Madone, Val Bedretto (TI) © marcovolken.ch
Le dilemme de la géothermie

Ces zones poreuses jouent un rôle important pour le potentiel de la géothermie profonde, qui extrait la chaleur des profondeurs en créant un circuit d’eau depuis la surface. On peut soit forer dans une faille contenant une roche poreuse, ce qui permet à l’eau de circuler naturellement, soit fracturer une roche sèche avec un liquide sous haute pression et créer ou réactiver des fissures.

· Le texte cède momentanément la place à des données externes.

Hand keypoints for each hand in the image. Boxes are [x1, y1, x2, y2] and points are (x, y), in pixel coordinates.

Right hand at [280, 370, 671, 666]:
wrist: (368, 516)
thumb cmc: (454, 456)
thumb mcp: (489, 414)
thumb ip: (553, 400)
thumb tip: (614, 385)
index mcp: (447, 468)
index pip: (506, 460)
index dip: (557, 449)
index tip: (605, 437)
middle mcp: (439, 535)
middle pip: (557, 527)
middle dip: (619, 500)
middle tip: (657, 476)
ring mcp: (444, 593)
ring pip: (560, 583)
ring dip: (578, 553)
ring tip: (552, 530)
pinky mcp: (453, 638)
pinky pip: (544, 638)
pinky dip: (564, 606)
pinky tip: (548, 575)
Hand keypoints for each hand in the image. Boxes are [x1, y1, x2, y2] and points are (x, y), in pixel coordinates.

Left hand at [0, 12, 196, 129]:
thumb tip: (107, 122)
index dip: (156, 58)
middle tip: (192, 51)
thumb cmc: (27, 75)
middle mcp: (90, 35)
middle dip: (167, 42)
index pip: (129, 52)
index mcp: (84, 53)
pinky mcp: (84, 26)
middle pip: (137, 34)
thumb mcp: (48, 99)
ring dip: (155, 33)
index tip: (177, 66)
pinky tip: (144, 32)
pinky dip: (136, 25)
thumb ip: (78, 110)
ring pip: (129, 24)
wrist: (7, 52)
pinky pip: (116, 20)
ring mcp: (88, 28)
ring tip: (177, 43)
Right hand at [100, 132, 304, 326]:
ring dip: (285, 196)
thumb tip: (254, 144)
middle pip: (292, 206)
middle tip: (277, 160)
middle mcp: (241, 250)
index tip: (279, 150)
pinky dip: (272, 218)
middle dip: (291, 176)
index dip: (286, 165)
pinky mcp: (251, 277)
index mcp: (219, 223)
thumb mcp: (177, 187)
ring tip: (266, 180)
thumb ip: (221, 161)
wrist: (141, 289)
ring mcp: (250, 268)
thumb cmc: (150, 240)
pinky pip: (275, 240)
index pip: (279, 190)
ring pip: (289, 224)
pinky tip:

Mais ces deux approches ne sont pas sans risque sismique, comme l’ont montré les essais menés à Bâle en 2007 et à Saint-Gall en 2013.

L’équipe fribourgeoise veut mieux comprendre les liens entre failles et tremblements de terre. «La fracturation hydraulique génère de très fortes pressions qui peuvent déclencher de petits tremblements de terre, précise Jon Mosar. L’alternative – forer dans une faille – revient à toucher une zone déjà sensible. Il est donc crucial de mieux comprendre les facteurs influençant la sismicité d’une faille, afin de pouvoir minimiser les risques.»

Lorsque la pluie provoque des séismes

Fribourg se trouve à côté d’une zone active: un tremblement de terre de magnitude 4,3 sur l’échelle de Richter a eu lieu en 1999 avec Marly comme épicentre. Pour étudier la sismicité de la région, l’équipe de Jon Mosar s’appuie sur des explorations pétrolières menées de 1960 à 1990: des camions vibreurs avaient réalisé une multitude de mesures, des échographies auscultant le sous-sol en analysant les signaux réfléchis par les différentes couches géologiques. Elle a également installé deux sismographes et un réseau de quatre mini-capteurs pour mesurer les nombreuses secousses extrêmement faibles qui échappent à la surveillance usuelle: des magnitudes de -2 à +2,5 sur l’échelle de Richter, soit des milliers de fois plus faibles qu’un séisme perceptible par un humain. Les analyses ont révélé des familles de failles situées à moins de 2 km de profondeur – soit bien moins que prévu – qui sont sismiquement actives et dont une se situe sous la ville de Fribourg.

Le géologue ne voit pas ces microséismes comme un signe avant-coureur d’un événement plus dramatique. Selon lui, la faible sismicité pourrait localement être la conséquence d’infiltrations d’eau: «En 2004, des tremblements de terre sont survenus en Emmental deux jours après de fortes pluies suivies d’inondations. Nous pensons que l’eau s’est infiltrée jusque dans des failles, ce qui a provoqué une surpression et a ainsi déclenché des séismes. La situation pourrait s’avérer similaire à Fribourg. En l’absence de données suffisantes, cela reste cependant une spéculation.»

Déplier le Jura

L’équipe fribourgeoise rassemblant étudiant·e·s master, doctorant·e·s et post-doc travaille sur des cartes géologiques et des modèles tectoniques pour l’entier de la chaîne du Jura. Elle trace des cartes précises en se basant sur des modèles numériques de terrain pour comparer morphologie et géologie. Des modèles numériques peuvent «déplier» le Jura pour mettre à plat les couches comme elles l’étaient lors de leur formation, il y a 200 millions d’années, et simuler les contraintes mécaniques qui s’exercent sur les roches et les failles.

«Mais rien ne vaut les études de terrain, glisse Jon Mosar. Les données récoltées sont très précieuses. Lors d’une excursion, une collègue a glissé d’un bloc. Alors qu’un assistant se précipitait pour l’aider, elle lui a tendu son carnet de notes. Son premier réflexe a été de sauver ses données!»

Notre expert Jon Mosar est professeur titulaire au Département de géosciences. Il est spécialisé en tectonique et géodynamique. Actuellement, ses travaux portent sur la structure du sous-sol de l’avant-pays septentrional des Alpes, plus particulièrement sous le Plateau Suisse et dans les montagnes du Jura. Les processus de formation de grandes failles sont également un thème central de ses recherches avec cette question: comment la circulation fluide et la sismicité sont-elles liées avec les mouvements de failles? Un autre volet important de ses recherches concerne le développement du Grand Caucase aux confins de l’Europe et de l’Asie.